ACTIVITY: Write each line from the start of the items through the line containing "investeringer i forhold til skat." as one string in a JSON list, skipping any blank lines.

Text data extracted from pages
^^^^^^^^^^^^^^^^

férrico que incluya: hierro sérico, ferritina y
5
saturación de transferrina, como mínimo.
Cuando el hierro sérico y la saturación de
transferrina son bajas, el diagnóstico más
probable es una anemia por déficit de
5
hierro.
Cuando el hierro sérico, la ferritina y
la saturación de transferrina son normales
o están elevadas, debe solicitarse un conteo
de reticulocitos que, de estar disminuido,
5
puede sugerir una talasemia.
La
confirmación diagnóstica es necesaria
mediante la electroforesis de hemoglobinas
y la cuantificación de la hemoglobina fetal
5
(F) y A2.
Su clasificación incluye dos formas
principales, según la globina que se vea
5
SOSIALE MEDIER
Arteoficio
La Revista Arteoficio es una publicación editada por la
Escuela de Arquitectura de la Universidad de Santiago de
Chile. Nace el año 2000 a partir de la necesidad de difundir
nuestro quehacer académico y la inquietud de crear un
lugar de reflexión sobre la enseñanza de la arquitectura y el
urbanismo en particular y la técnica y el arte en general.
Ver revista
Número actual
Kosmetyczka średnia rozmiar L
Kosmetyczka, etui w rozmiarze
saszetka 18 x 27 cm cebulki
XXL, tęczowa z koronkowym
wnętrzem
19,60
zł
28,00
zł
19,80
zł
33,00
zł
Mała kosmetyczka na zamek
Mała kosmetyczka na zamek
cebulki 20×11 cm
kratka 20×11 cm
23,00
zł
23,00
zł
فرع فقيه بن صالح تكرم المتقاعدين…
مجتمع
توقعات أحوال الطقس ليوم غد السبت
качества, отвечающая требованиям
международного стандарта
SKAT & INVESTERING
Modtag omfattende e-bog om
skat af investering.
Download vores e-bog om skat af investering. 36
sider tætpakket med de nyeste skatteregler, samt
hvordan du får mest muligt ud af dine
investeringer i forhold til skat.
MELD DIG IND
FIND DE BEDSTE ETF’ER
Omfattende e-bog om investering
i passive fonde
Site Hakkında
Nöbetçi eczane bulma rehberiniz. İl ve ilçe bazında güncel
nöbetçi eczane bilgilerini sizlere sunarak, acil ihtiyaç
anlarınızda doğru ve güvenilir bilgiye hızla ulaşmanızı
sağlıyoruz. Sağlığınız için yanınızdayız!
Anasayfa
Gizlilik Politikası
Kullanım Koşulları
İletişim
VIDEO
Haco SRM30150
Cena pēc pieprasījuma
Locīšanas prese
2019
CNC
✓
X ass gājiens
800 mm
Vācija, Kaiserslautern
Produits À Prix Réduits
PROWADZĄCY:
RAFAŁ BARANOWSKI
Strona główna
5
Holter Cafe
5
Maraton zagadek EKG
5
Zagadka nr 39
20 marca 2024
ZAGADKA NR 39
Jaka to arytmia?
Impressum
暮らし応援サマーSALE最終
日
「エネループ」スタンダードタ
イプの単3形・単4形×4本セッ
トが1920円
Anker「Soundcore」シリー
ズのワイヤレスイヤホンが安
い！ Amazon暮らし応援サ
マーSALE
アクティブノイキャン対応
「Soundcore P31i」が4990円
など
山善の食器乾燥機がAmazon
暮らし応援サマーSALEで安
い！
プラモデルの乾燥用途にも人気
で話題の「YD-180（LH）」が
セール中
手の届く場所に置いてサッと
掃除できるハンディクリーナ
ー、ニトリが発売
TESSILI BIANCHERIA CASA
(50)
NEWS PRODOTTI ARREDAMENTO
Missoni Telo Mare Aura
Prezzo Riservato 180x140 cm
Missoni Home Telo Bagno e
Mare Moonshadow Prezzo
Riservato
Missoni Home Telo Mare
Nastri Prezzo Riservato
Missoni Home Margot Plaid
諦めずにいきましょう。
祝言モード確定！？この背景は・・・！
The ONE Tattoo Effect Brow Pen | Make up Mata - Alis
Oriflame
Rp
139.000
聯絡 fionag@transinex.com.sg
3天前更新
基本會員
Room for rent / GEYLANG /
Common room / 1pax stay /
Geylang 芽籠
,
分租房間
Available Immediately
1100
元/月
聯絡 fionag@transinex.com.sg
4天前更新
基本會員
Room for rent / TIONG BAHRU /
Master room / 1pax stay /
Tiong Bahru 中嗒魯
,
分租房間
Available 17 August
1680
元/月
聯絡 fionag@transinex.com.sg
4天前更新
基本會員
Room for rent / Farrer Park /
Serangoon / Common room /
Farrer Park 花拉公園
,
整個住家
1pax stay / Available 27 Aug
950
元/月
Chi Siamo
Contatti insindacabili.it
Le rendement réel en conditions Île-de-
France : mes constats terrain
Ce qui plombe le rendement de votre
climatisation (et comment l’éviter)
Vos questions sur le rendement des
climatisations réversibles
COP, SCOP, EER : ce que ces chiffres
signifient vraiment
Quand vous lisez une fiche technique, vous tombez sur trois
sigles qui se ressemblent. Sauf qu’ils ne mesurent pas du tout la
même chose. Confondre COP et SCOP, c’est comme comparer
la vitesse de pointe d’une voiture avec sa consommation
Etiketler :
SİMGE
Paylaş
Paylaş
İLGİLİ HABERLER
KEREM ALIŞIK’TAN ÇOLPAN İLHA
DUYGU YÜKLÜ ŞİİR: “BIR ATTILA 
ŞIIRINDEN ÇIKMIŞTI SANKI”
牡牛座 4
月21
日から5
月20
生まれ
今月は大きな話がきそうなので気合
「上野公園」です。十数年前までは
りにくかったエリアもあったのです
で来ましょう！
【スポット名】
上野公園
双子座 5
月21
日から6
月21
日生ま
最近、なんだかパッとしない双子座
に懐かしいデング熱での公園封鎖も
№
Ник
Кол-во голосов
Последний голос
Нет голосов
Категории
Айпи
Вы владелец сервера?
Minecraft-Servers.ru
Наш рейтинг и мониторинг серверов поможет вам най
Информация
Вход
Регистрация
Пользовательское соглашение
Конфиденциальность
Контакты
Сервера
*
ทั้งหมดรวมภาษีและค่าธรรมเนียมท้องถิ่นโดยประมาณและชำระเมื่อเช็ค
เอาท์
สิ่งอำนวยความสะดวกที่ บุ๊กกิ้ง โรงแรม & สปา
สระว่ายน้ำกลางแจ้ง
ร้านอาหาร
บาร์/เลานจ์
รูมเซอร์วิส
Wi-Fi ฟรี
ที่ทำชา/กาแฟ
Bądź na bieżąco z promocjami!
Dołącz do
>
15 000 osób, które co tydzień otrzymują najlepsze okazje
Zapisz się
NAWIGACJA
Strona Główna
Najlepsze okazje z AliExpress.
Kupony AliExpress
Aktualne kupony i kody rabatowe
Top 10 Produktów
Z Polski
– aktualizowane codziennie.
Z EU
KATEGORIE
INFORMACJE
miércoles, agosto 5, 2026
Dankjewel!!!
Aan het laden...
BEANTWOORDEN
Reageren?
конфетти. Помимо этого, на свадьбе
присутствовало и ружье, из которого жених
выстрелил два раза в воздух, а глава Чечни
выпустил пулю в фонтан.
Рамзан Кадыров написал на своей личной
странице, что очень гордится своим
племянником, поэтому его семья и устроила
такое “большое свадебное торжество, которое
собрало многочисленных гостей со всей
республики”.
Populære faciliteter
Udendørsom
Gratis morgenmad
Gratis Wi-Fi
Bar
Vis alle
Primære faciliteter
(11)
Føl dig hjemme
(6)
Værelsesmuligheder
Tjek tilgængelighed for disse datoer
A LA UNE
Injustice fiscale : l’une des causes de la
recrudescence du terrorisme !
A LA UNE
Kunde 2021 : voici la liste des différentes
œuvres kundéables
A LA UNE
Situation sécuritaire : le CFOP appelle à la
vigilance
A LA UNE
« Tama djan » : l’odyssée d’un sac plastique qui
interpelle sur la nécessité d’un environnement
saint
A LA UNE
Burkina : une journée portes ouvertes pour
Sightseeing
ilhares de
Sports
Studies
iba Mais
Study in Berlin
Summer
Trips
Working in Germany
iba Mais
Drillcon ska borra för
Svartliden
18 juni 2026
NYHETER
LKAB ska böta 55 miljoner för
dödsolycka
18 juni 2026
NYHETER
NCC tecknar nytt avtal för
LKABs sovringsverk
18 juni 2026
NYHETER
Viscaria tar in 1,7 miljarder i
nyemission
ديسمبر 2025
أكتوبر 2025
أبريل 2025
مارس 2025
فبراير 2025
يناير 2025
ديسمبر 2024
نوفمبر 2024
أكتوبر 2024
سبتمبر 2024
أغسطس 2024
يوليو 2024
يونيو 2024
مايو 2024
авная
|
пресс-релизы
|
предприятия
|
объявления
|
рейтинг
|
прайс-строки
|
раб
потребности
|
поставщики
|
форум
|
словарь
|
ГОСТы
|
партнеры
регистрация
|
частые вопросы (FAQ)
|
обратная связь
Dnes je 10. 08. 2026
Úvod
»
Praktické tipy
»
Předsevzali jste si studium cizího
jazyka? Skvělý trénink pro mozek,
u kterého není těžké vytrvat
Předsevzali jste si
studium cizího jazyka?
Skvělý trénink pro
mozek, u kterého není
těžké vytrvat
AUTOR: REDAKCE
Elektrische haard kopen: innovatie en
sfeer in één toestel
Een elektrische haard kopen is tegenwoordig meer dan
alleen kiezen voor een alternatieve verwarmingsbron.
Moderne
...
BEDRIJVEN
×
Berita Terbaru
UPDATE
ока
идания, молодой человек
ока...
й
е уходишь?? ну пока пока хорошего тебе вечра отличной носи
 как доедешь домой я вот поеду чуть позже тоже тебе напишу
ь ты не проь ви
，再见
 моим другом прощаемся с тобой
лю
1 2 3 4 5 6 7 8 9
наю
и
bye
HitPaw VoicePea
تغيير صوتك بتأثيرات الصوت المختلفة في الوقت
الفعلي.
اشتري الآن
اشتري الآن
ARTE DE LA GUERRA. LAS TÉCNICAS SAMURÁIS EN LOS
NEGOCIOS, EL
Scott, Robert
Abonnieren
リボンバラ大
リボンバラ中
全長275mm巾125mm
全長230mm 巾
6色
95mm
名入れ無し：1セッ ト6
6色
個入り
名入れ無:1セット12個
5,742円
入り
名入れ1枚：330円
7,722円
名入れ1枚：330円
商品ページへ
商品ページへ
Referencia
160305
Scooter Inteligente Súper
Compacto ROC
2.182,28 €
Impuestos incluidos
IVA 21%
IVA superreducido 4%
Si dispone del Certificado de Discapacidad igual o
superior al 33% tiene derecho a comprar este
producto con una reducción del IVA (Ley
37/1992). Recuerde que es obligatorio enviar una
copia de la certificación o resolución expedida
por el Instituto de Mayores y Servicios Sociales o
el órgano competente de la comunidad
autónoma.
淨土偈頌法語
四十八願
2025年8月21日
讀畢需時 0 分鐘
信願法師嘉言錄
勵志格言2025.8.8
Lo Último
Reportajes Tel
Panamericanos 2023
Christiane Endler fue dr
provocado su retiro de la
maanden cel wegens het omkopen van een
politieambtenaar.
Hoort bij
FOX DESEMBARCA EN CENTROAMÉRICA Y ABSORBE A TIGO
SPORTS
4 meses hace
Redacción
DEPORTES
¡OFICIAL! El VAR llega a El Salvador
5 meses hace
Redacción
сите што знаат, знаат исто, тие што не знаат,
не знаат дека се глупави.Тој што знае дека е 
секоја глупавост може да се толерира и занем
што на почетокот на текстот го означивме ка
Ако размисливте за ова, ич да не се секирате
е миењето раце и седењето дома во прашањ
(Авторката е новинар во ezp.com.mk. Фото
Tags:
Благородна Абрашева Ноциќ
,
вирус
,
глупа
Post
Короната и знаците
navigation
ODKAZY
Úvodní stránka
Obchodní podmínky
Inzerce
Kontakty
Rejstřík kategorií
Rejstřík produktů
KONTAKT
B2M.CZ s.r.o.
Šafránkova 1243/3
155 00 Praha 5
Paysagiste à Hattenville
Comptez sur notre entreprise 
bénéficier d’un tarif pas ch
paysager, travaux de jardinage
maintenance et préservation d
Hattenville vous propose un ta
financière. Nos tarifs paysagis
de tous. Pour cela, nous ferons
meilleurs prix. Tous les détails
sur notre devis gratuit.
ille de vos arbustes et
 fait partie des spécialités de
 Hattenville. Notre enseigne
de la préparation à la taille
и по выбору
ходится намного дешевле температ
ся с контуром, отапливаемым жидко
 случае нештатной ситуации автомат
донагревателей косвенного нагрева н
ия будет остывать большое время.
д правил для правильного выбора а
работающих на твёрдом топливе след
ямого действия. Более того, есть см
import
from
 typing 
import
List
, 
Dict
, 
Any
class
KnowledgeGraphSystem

^^^^^^^^^^^^^^^^

ANSWER SECTION:
[
  "férrico que incluya: hierro sérico, ferritina y",
  "5",
  "saturación de transferrina, como mínimo.",
  "Cuando el hierro sérico y la saturación de",
  "transferrina son bajas, el diagnóstico más",
  "probable es una anemia por déficit de",
  "5",
  "hierro.",
  "Cuando el hierro sérico, la ferritina y",
  "la saturación de transferrina son normales",
  "o están elevadas, debe solicitarse un conteo",
  "de reticulocitos que, de estar disminuido,",
  "5",
  "puede sugerir una talasemia.",
  "La",
  "confirmación diagnóstica es necesaria",
  "mediante la electroforesis de hemoglobinas",
  "y la cuantificación de la hemoglobina fetal",
  "5",
  "(F) y A2.",
  "Su clasificación incluye dos formas",
  "principales, según la globina que se vea",
  "5",
  "SOSIALE MEDIER",
  "Arteoficio",
  "La Revista Arteoficio es una publicación editada por la",
  "Escuela de Arquitectura de la Universidad de Santiago de",
  "Chile. Nace el año 2000 a partir de la necesidad de difundir",
  "nuestro quehacer académico y la inquietud de crear un",
  "lugar de reflexión sobre la enseñanza de la arquitectura y el",
  "urbanismo en particular y la técnica y el arte en general.",
  "Ver revista",
  "Número actual",
  "Kosmetyczka średnia rozmiar L",
  "Kosmetyczka, etui w rozmiarze",
  "saszetka 18 x 27 cm cebulki",
  "XXL, tęczowa z koronkowym",
  "wnętrzem",
  "19,60",
  "zł",
  "28,00",
  "zł",
  "19,80",
  "zł",
  "33,00",
  "zł",
  "Mała kosmetyczka na zamek",
  "Mała kosmetyczka na zamek",
  "cebulki 20×11 cm",
  "kratka 20×11 cm",
  "23,00",
  "zł",
  "23,00",
  "zł",
  "فرع فقيه بن صالح تكرم المتقاعدين…",
  "مجتمع",
  "توقعات أحوال الطقس ليوم غد السبت",
  "качества, отвечающая требованиям",
  "международного стандарта",
  "SKAT & INVESTERING",
  "Modtag omfattende e-bog om",
  "skat af investering.",
  "Download vores e-bog om skat af investering. 36",
  "sider tætpakket med de nyeste skatteregler, samt",
  "hvordan du får mest muligt ud af dine",
  "investeringer i forhold til skat."
]